EXERCISE DATA »
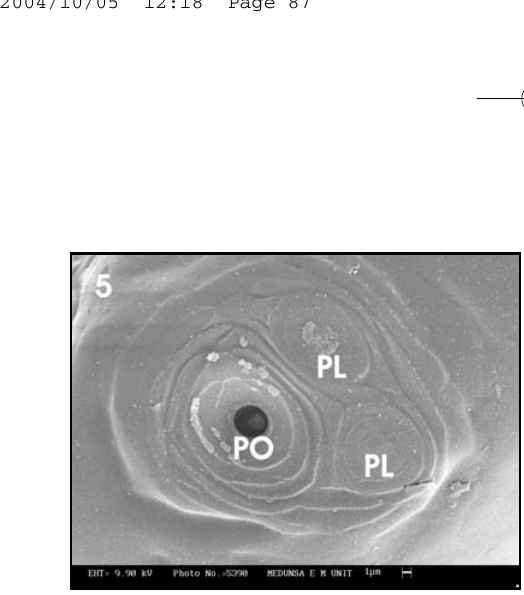
Fig. 8. Each leg had a large claw which gradually acuminated towards the most distal end.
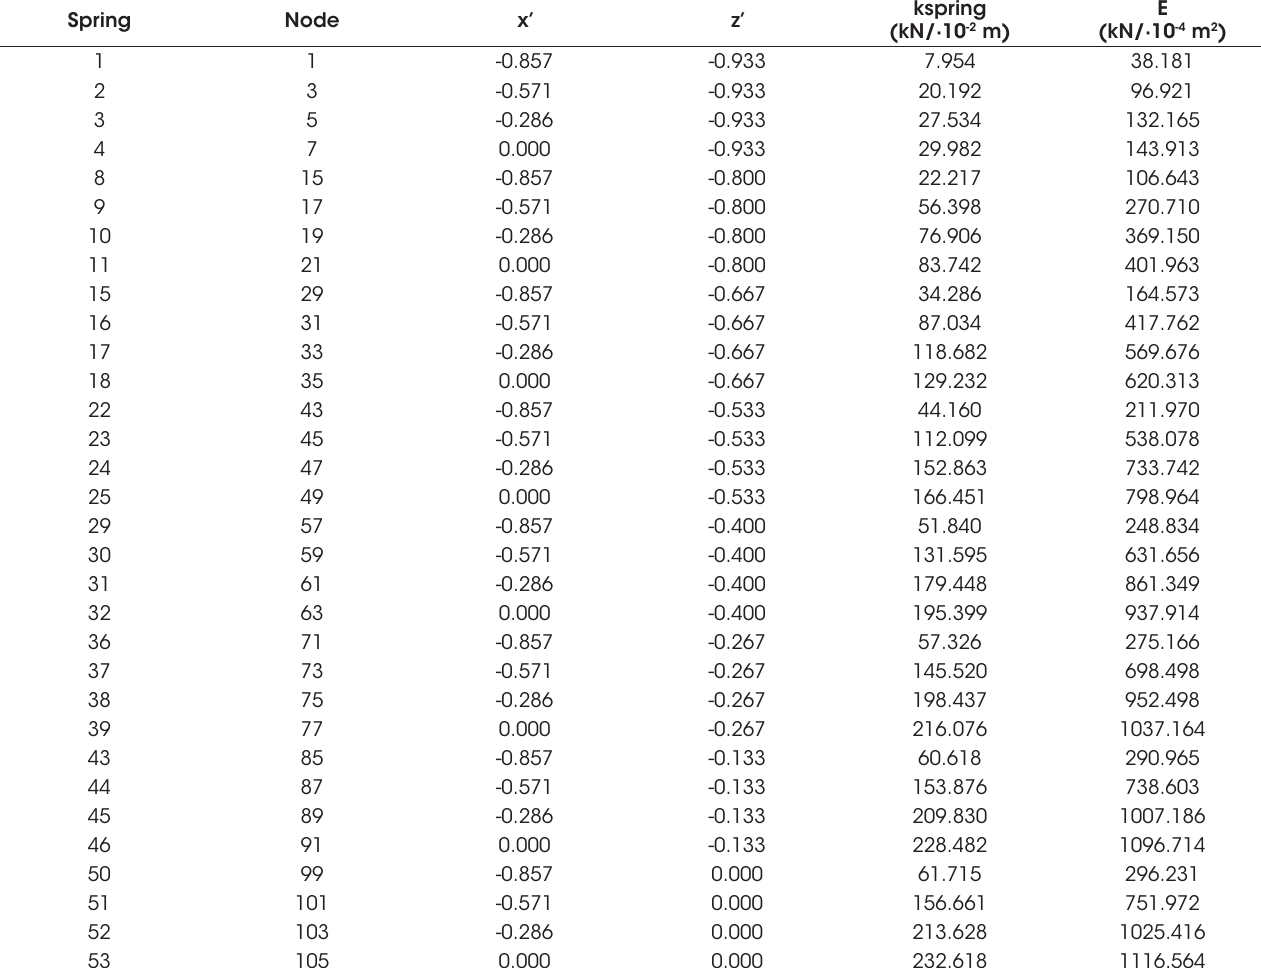
Corrected compression stiffness and elasticity module for the springs of the first quadrant of pad A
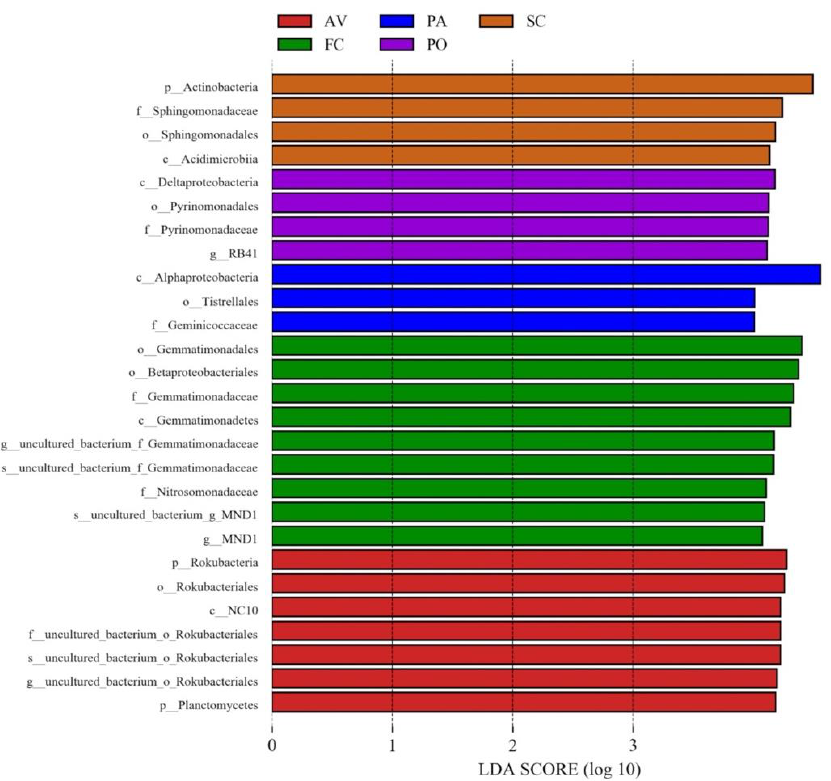
Figure 4. LEfSe analyses of rhizosphere bacterial taxa. The figure shows taxa whose LDA scores were greater than the set value of 4.0, and the length of the histogram represents the impact of different species.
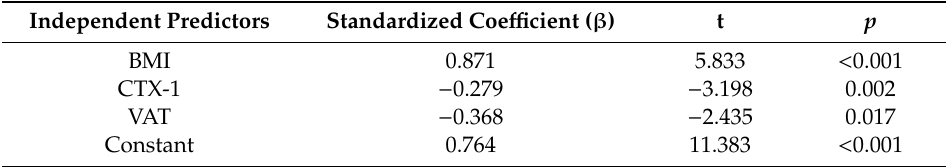
Table 6. Determinants of BMD—stepwise multivariate regression.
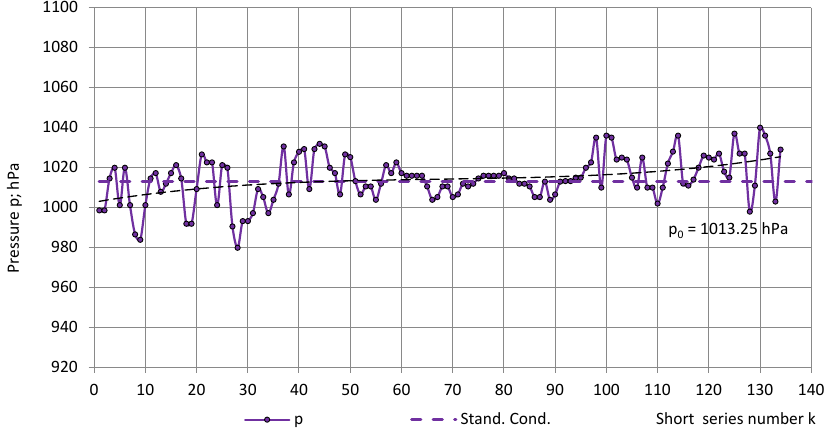
Figure 4. Atmospheric temperature T (red) and relative humidity RH (blue) in the test room in the short series. In the short series, the relative humidity varied in the limits of low to medium values 21% ≤ RH ≤ 60%. The average temperature and relative humidity were calculated as T av =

BRIEF »
Reproduce every line from the listing above that holds the word "Figure".

SOLUTION FOR THIS TASK »
Figure 4. LEfSe analyses of rhizosphere bacterial taxa. The figure shows taxa whose LDA scores were greater than the set value of 4.0, and the length of the histogram represents the impact of different species.
Figure 4. Atmospheric temperature T (red) and relative humidity RH (blue) in the test room in the short series. In the short series, the relative humidity varied in the limits of low to medium values 21% ≤ RH ≤ 60%. The average temperature and relative humidity were calculated as T av =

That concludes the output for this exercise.